I wish people would stop bagging on the place though. It is what it is, and what it is isn’t as bad as some say… It’s not my preferred spot, but whatever, there’s no reason we can’t all use multiple platforms for slightly different things. As for reddit specifically, I most dislike the work of checking back into threads after I’ve read them once before. Is there a way to filter unread content out? Maybe a css rule that dims old comments to half transparency or something?

This is all super off-topic… hmm…

edit to add: I’ve split these replies into a new thread! Hooray moderation tools!

I know this is a week late, so excuse me for possibly performing necromancy on a thread, but I need to say this even if it has little impact.

The subreddit is pretty awful, honestly. I have zero reason to visit or post anymore, save for maybe the possibility that a Dev speaks up.

* DATASET CONTENT:

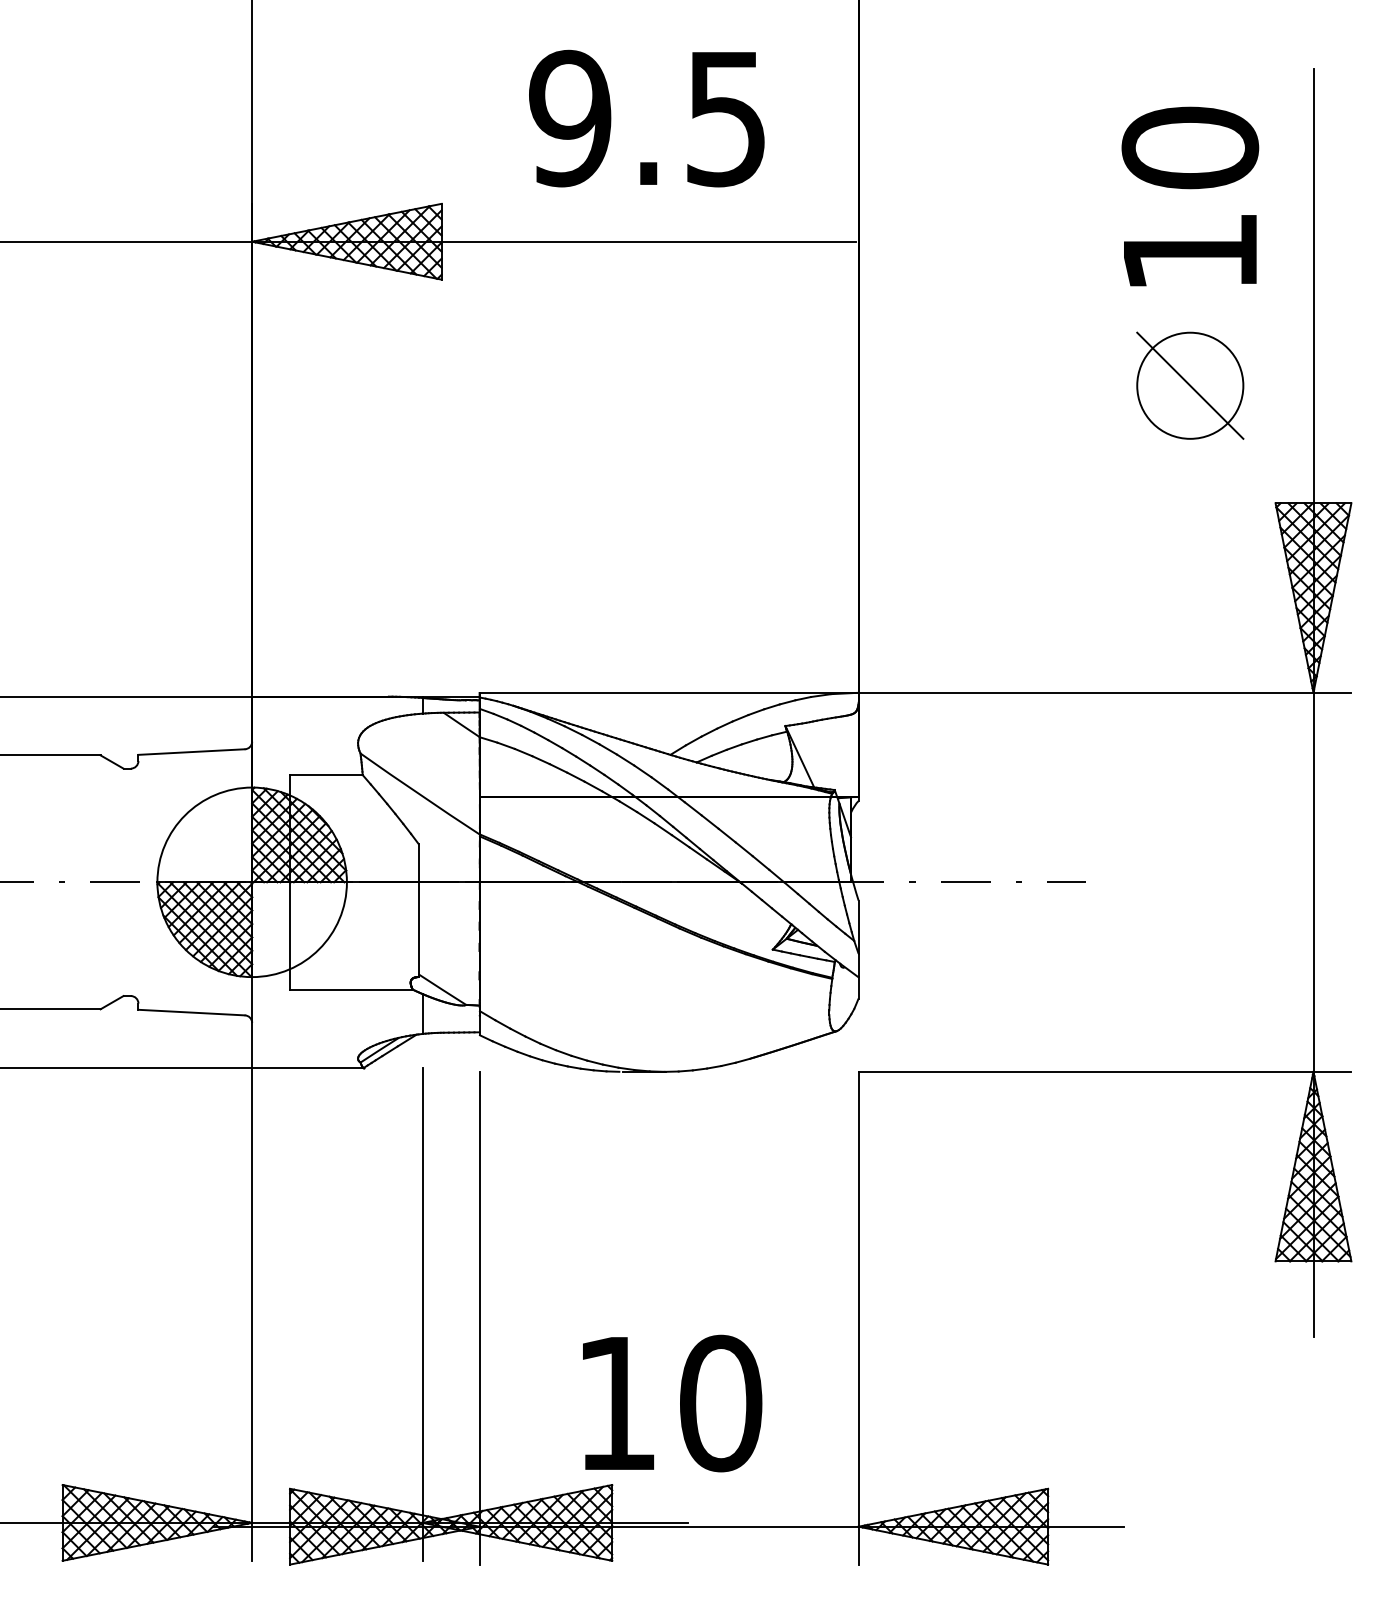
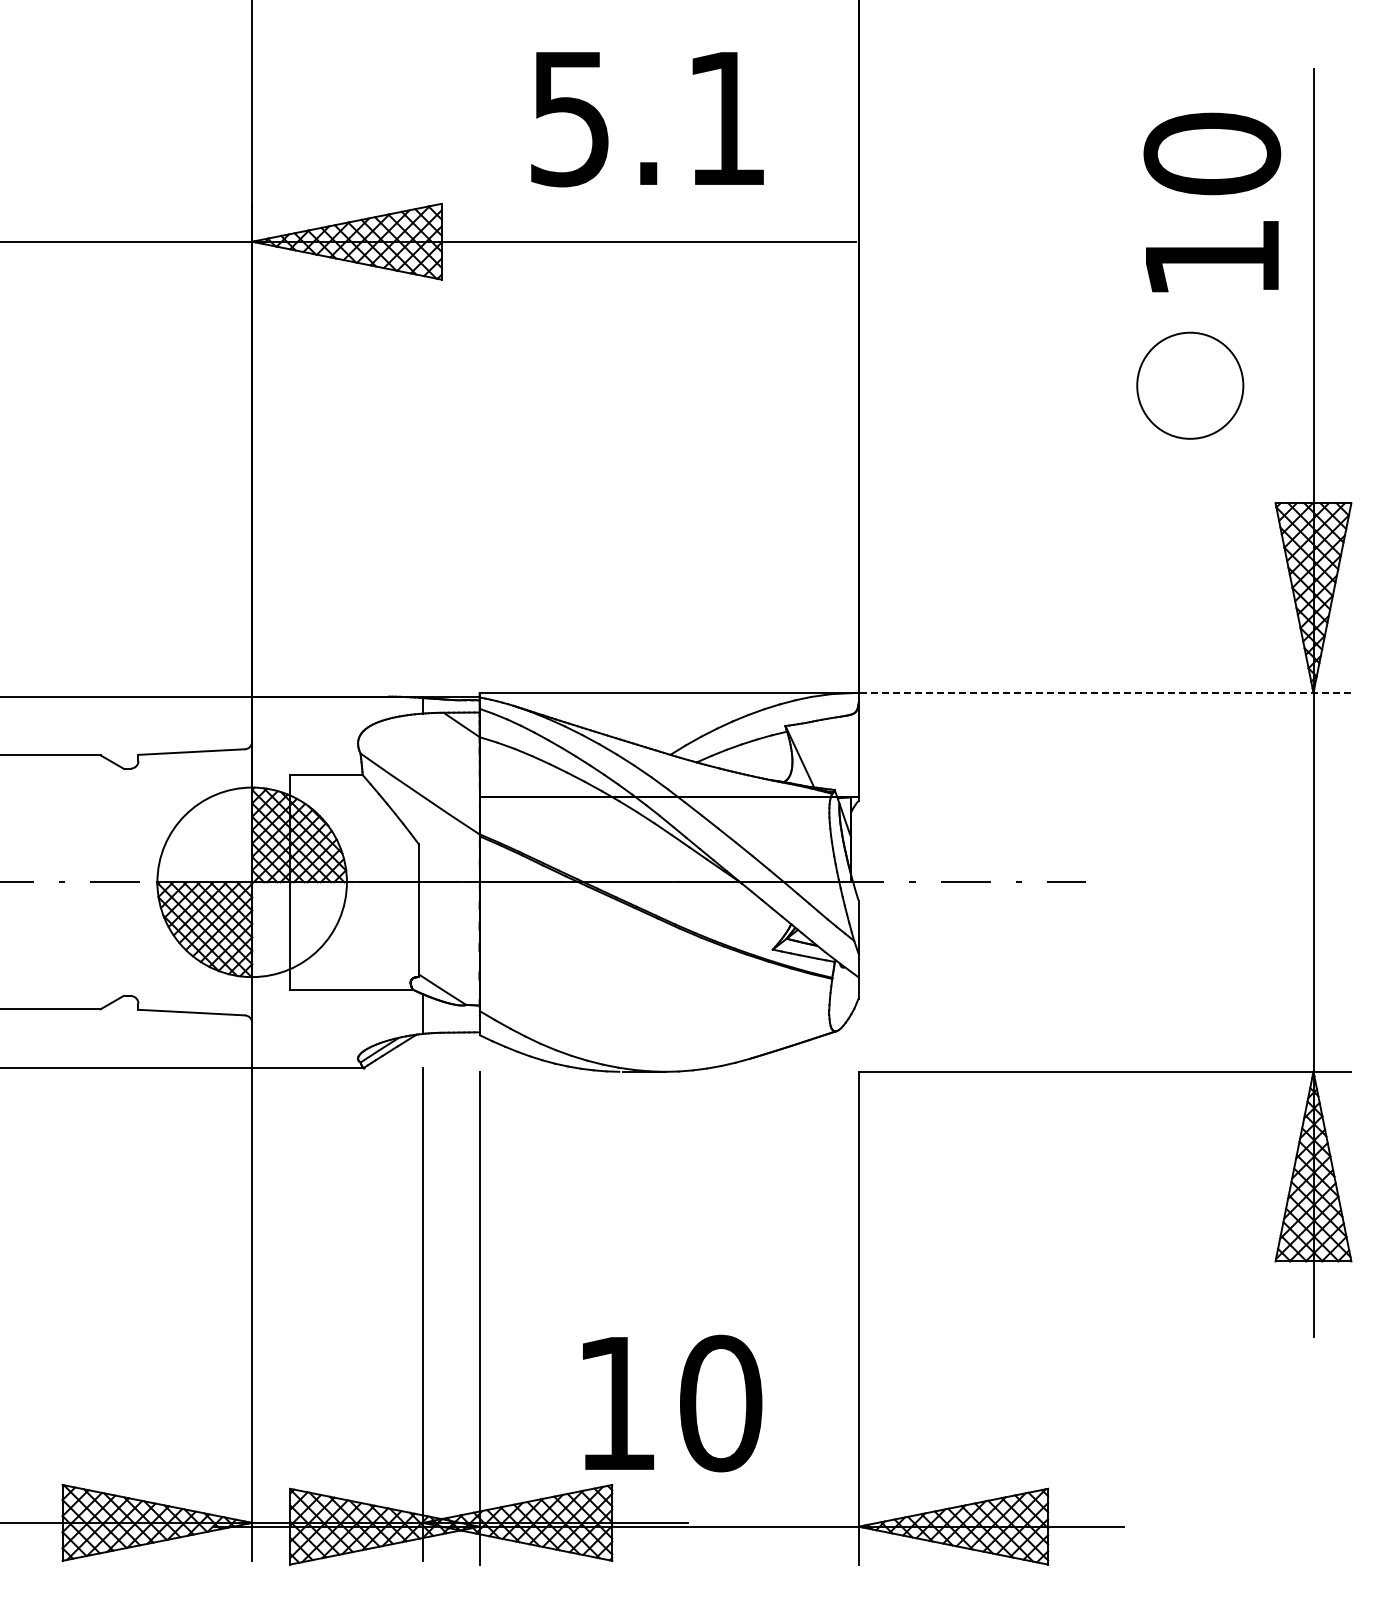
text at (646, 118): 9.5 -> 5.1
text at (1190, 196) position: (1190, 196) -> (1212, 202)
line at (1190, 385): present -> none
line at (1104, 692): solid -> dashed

* REQUIRED TASK A:
In the forum excerpt, what does the writer most dislike about reddit?
* REQUIRED TASK B:
Please transcribe the forum excerpt from "I wish people" to "transparency or something?".

* OUTPUT A:
Checking back into threads after having already read them once.

* OUTPUT B:
I wish people would stop bagging on the place though. It is what it is, and what it is isn’t as bad as some say… It’s not my preferred spot, but whatever, there’s no reason we can’t all use multiple platforms for slightly different things. As for reddit specifically, I most dislike the work of checking back into threads after I’ve read them once before. Is there a way to filter unread content out? Maybe a css rule that dims old comments to half transparency or something?